Thanks! Yes, valuing Paramount+ is by far the hardest thing here. There is a wide range of probabilities, all of which make some sense. As you've indicated, PARA is likely a subscale player with a slim chance of ever being routinely profitable as it needs to spend x amount of money just to prevent folks from unsubscribing.Luckily, the thesis is not reliant on Paramount+ to be profitable to work out and I do think it shouldn't be valued as a complete 0, and that it shouldn't be valued at a Hulu type valuation. Somewhere in between likely liest the truth and my guess is as good as any
Excellent write up. Definitely given me lots to think about.
Appreciate it friend!
good writeup, But from what i've read, and what little is availible online about it, Hulu's final valuation is still in an independent arbitrators hands. Comcast and Disney's valuation numbers were significantly far apart, so it triggered a clause that a third party independent arbitrator has to come up with a number, and that is supposed to be decided shortly. That final number could cause a significant cascade in valuations of other assets mentioned in the article. Feel free to correct me if I'm wrong, but i cannot find any news on the arbitrators decision of the final value of Hulu.
Thanks! Off the top of my head. I believe it's not fully closed yet but they agreed that Disney will pay at least 8.6B for the remaining 33%. Meaning a 26B valuation
Correct... 8.6 Billion is the floor, but from statements in the past, Brian Roberts has been claiming Hulu is likely worth 2-3 times more with the amount of subscribers Hulu has garnered, the quality of subscribers (lowest rate of sub cancelations), and the positive effect it has brought Disney+ since Hulu's partial intergration into the Disney+ platform. If the Arbitrator leans more towards the valuation Roberts feels it's worth, then that could (and should) be used as a template for all the other streaming platforms. If Hulu ends up being valued at 50-60 billion, what does that mean for a much more valuable Paramount, Warner Brothers Discovery, and Peacock? This Arbitrators final decision has potential to be a game changer for the whole sector.
Good point!
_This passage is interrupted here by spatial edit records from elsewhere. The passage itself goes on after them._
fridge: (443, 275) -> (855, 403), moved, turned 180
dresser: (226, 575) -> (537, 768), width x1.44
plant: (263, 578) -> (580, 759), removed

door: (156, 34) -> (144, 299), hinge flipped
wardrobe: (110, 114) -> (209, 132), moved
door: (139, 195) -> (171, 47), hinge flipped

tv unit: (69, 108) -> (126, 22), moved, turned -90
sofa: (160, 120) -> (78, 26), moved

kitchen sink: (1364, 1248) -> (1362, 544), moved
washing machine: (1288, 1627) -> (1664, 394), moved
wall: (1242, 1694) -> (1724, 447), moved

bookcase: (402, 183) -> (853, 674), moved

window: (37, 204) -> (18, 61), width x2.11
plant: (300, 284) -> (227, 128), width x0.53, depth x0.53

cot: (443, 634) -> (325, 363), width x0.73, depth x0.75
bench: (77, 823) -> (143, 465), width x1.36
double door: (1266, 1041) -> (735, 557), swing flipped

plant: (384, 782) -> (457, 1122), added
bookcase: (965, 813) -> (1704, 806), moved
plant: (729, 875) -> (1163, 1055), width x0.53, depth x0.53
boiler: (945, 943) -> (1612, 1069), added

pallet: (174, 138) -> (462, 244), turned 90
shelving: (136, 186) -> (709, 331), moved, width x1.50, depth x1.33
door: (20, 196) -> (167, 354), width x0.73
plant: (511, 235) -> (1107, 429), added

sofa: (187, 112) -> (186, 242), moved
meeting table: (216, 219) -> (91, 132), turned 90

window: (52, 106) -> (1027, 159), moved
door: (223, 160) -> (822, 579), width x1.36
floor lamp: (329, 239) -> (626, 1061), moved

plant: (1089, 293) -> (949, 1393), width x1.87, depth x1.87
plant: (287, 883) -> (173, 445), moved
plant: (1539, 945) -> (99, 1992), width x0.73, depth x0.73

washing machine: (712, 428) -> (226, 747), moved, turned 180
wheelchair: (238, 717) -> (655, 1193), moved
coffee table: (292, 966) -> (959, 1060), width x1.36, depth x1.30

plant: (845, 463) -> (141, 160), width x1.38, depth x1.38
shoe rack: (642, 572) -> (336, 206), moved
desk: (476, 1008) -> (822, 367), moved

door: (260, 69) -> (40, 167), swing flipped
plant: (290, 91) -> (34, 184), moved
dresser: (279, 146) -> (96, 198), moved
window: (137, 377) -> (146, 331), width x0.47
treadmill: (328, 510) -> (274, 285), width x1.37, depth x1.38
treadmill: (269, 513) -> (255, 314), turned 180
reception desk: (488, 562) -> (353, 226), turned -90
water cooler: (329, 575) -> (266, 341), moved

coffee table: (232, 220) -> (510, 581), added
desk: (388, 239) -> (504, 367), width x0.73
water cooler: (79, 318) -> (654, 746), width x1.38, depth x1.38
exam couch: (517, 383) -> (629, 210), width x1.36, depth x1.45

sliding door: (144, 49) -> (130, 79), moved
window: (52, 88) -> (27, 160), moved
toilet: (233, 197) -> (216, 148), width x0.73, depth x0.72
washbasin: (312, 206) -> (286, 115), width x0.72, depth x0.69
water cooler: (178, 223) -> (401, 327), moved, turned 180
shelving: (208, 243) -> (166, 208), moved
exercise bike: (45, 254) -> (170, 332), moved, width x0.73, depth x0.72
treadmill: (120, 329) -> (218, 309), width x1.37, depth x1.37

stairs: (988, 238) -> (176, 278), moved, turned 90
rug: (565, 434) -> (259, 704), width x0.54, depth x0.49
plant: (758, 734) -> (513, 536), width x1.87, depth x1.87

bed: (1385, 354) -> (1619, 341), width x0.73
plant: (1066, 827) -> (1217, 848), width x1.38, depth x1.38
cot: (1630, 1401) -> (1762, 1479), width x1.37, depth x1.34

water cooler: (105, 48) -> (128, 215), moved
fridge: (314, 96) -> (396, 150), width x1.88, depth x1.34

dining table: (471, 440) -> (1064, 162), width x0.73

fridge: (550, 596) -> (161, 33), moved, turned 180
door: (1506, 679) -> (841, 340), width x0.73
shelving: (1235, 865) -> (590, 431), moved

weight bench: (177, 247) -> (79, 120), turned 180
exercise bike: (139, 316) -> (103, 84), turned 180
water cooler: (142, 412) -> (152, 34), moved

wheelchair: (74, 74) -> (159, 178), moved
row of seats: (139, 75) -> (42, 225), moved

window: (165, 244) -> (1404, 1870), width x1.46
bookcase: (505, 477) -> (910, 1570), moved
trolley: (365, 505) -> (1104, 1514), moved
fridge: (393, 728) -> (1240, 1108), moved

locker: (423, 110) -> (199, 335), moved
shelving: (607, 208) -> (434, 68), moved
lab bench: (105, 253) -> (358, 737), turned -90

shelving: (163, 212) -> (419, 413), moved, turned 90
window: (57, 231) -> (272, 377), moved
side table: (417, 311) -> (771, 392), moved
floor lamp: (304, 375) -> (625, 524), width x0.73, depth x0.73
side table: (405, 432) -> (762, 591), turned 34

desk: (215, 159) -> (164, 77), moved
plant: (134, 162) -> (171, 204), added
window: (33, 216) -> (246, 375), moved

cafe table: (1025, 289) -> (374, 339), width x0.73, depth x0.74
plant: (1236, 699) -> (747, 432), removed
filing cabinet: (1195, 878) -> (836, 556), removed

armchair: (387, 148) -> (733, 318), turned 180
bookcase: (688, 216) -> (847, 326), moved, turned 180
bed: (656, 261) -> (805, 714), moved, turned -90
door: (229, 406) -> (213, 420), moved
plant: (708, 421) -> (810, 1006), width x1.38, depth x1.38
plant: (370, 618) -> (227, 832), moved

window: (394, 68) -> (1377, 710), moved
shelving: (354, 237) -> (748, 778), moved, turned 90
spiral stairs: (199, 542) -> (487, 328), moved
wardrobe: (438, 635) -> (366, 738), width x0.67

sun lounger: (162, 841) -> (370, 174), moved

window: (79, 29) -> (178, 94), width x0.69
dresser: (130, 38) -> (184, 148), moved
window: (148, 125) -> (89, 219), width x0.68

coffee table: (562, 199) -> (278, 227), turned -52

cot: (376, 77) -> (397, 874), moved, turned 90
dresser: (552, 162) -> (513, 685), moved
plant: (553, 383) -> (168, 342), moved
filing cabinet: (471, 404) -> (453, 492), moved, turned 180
I'm glad you highlighted it.
thanks for all this data and compliments!
I would like to ask you what you think about the difference that is accumulating between class A and class B shares
Thanks Paolo!
Tbh I don't understand it. Shari can screw both the Class A and Class B shareholders if she wants to so there shouldn't be such a discount on the non-voting
My guess is that it is driven by low liquidity and float of the voting stock
"My estimated lower range of valuation shows a private market value of 40.8–59.8B. (...)
This means that in the event of a sale or a breakup, Paramount would be worth more than 3–5 times the current price."
What's the EV on this puppy? IF you add debt, your upside diminishes dramatically.
I did add debt later. Read
Lovely writeup David. Thank you for sharing.
Appreciate it man
Buyers will come whenever Shari wants them IMO. And I'm keeping my position at least for a 1-2 year period.
Hammered is an overstatement, it's still at my cost basis
Hey.
I'm not in the business of hedging and don't mind the volatility.
Yes, 100%+ premiums are not common but also not unheard of. Also, IMO the bidding mania hasn't started yet, and the premium maybe won't be paid at the current levels.
I'm not cloning Buffett here, and don't mind if it's a small position for him
Well, it depends on who you consider a serious buyer?